* [Exercise] Once the pictures are set aside, retype the remaining entries exactly.
──────────
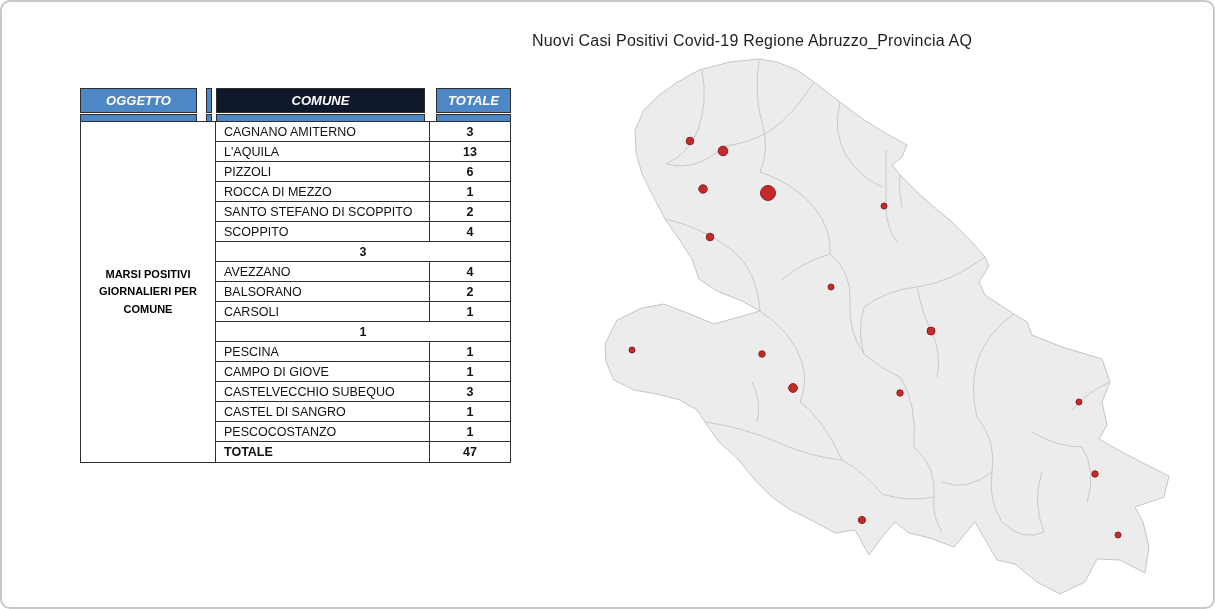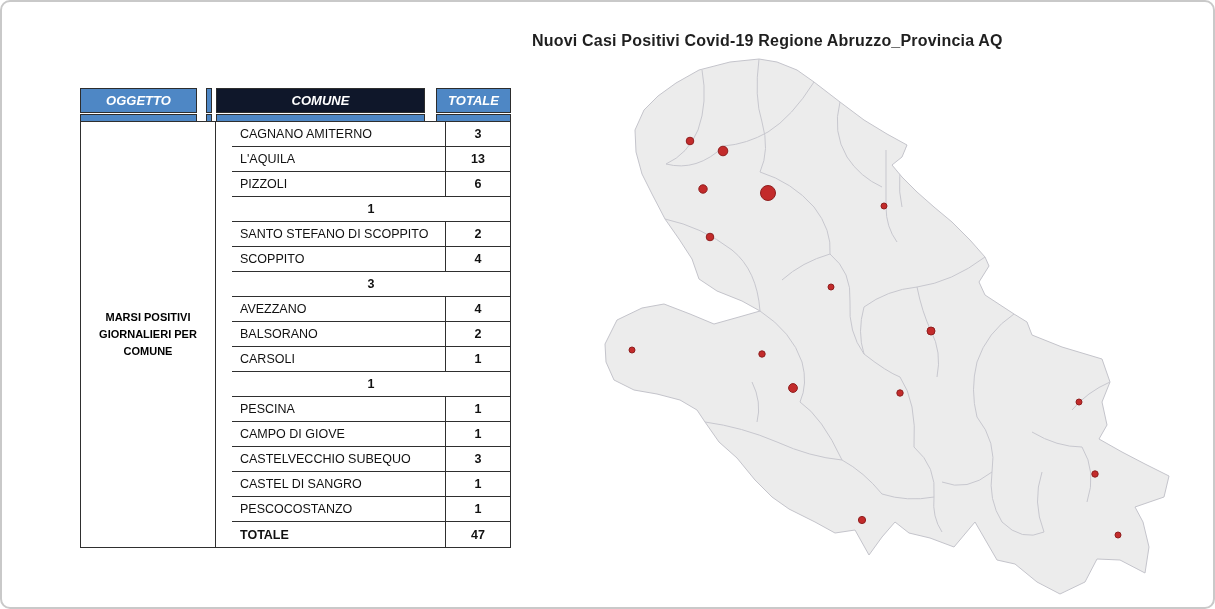--- a/index.html
+++ b/index.html
@@ -1,36 +1,36 @@
 <!DOCTYPE html>
 <html><head>
 <meta charset="utf-8">
 <style>
   html,body{margin:0;padding:0;background:#fff;}
   body{width:1215px;height:609px;font-family:"Liberation Sans",sans-serif;position:relative;}
   .frame{position:absolute;inset:0;width:1215px;height:609px;box-sizing:border-box;
          border:2px solid #c9c9c9;border-radius:10px;background:#ffffff;overflow:hidden;}
-  .map-title{position:absolute;left:530px;top:30px;font-size:16px;font-weight:bold;
+  .map-title{position:absolute;left:530px;top:30px;font-size:16px;font-weight:normal;
              color:#1f1f1f;letter-spacing:.2px;white-space:nowrap;}
   
   .tbl{position:absolute;left:78px;top:86px;width:431px;}
   .hdr-row,.strip-row{display:flex;}
   .hdr-row{height:25px;}
   .strip-row{height:8px;margin-top:1px;}
   .th,.strip{background:#4e87c5;border:1px solid #2d2d2d;box-sizing:border-box;}
   .th{color:#fff;font-weight:bold;font-size:13px;display:flex;align-items:center;justify-content:center;font-style:italic;}
   .w1{width:117px;} .w2{width:209px;} .w3{width:75px;}
   .gap1{width:19px;display:flex;} .gap2{width:11px;}
   .sliver{width:6px;margin-left:9px;background:#4e87c5;border:1px solid #2d2d2d;box-sizing:border-box;}
   .body-row{display:flex;margin-top:-1px;}
   .oggetto-cell{width:136px;border:1px solid #2f2f2f;box-sizing:border-box;
                 display:flex;align-items:center;justify-content:center;text-align:center;
                 font-weight:bold;font-size:11px;line-height:1.55;padding:0 10px;}
   .rows{width:296px;margin-left:-1px;border:1px solid #2f2f2f;box-sizing:border-box;}
-  .row{display:flex;height:25px;border-bottom:1px solid #2f2f2f;box-sizing:border-box;margin-left:16px;}
+  .row{display:flex;height:20px;border-bottom:1px solid #2f2f2f;box-sizing:border-box;}
   .row:last-child{border-bottom:none;}
   .c-comune{width:214px;border-right:1px solid #2f2f2f;box-sizing:border-box;
             display:flex;align-items:center;padding-left:8px;font-size:12.5px;color:#111;}
   .c-tot{flex:1;display:flex;align-items:center;justify-content:center;
          font-weight:bold;font-size:12.5px;color:#111;}
   .row.total .c-comune{font-weight:bold;}
   
   svg.map{position:absolute;left:0;top:0;width:1215px;height:609px;}
   .land{fill:#ececec;stroke:#c4c4cb;stroke-width:1;}
   .muni{fill:none;stroke:#c7c7ce;stroke-width:1;}
@@ -140,20 +140,21 @@
           </div>
           <div class="row">
             <div class="c-comune">L'AQUILA</div>
             <div class="c-tot">13</div>
           </div>
           <div class="row">
             <div class="c-comune">PIZZOLI</div>
             <div class="c-tot">6</div>
           </div>
           <div class="row">
+            <div class="c-comune">ROCCA DI MEZZO</div>
             <div class="c-tot">1</div>
           </div>
           <div class="row">
             <div class="c-comune">SANTO STEFANO DI SCOPPITO</div>
             <div class="c-tot">2</div>
           </div>
           <div class="row">
             <div class="c-comune">SCOPPITO</div>
             <div class="c-tot">4</div>
           </div>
──────────
* [Output for this exercise]
--- a/index.html
+++ b/index.html
@@ -1,36 +1,36 @@
 <!DOCTYPE html>
 <html><head>
 <meta charset="utf-8">
 <style>
   html,body{margin:0;padding:0;background:#fff;}
   body{width:1215px;height:609px;font-family:"Liberation Sans",sans-serif;position:relative;}
   .frame{position:absolute;inset:0;width:1215px;height:609px;box-sizing:border-box;
          border:2px solid #c9c9c9;border-radius:10px;background:#ffffff;overflow:hidden;}
-  .map-title{position:absolute;left:530px;top:30px;font-size:16px;font-weight:bold;
+  .map-title{position:absolute;left:530px;top:30px;font-size:16px;font-weight:normal;
              color:#1f1f1f;letter-spacing:.2px;white-space:nowrap;}
   
   .tbl{position:absolute;left:78px;top:86px;width:431px;}
   .hdr-row,.strip-row{display:flex;}
   .hdr-row{height:25px;}
   .strip-row{height:8px;margin-top:1px;}
   .th,.strip{background:#4e87c5;border:1px solid #2d2d2d;box-sizing:border-box;}
   .th{color:#fff;font-weight:bold;font-size:13px;display:flex;align-items:center;justify-content:center;font-style:italic;}
   .w1{width:117px;} .w2{width:209px;} .w3{width:75px;}
   .gap1{width:19px;display:flex;} .gap2{width:11px;}
   .sliver{width:6px;margin-left:9px;background:#4e87c5;border:1px solid #2d2d2d;box-sizing:border-box;}
   .body-row{display:flex;margin-top:-1px;}
   .oggetto-cell{width:136px;border:1px solid #2f2f2f;box-sizing:border-box;
                 display:flex;align-items:center;justify-content:center;text-align:center;
                 font-weight:bold;font-size:11px;line-height:1.55;padding:0 10px;}
   .rows{width:296px;margin-left:-1px;border:1px solid #2f2f2f;box-sizing:border-box;}
-  .row{display:flex;height:25px;border-bottom:1px solid #2f2f2f;box-sizing:border-box;margin-left:16px;}
+  .row{display:flex;height:20px;border-bottom:1px solid #2f2f2f;box-sizing:border-box;}
   .row:last-child{border-bottom:none;}
   .c-comune{width:214px;border-right:1px solid #2f2f2f;box-sizing:border-box;
             display:flex;align-items:center;padding-left:8px;font-size:12.5px;color:#111;}
   .c-tot{flex:1;display:flex;align-items:center;justify-content:center;
          font-weight:bold;font-size:12.5px;color:#111;}
   .row.total .c-comune{font-weight:bold;}
   
   svg.map{position:absolute;left:0;top:0;width:1215px;height:609px;}
   .land{fill:#ececec;stroke:#c4c4cb;stroke-width:1;}
   .muni{fill:none;stroke:#c7c7ce;stroke-width:1;}
@@ -140,20 +140,21 @@
           </div>
           <div class="row">
             <div class="c-comune">L'AQUILA</div>
             <div class="c-tot">13</div>
           </div>
           <div class="row">
             <div class="c-comune">PIZZOLI</div>
             <div class="c-tot">6</div>
           </div>
           <div class="row">
+            <div class="c-comune">ROCCA DI MEZZO</div>
             <div class="c-tot">1</div>
           </div>
           <div class="row">
             <div class="c-comune">SANTO STEFANO DI SCOPPITO</div>
             <div class="c-tot">2</div>
           </div>
           <div class="row">
             <div class="c-comune">SCOPPITO</div>
             <div class="c-tot">4</div>
           </div>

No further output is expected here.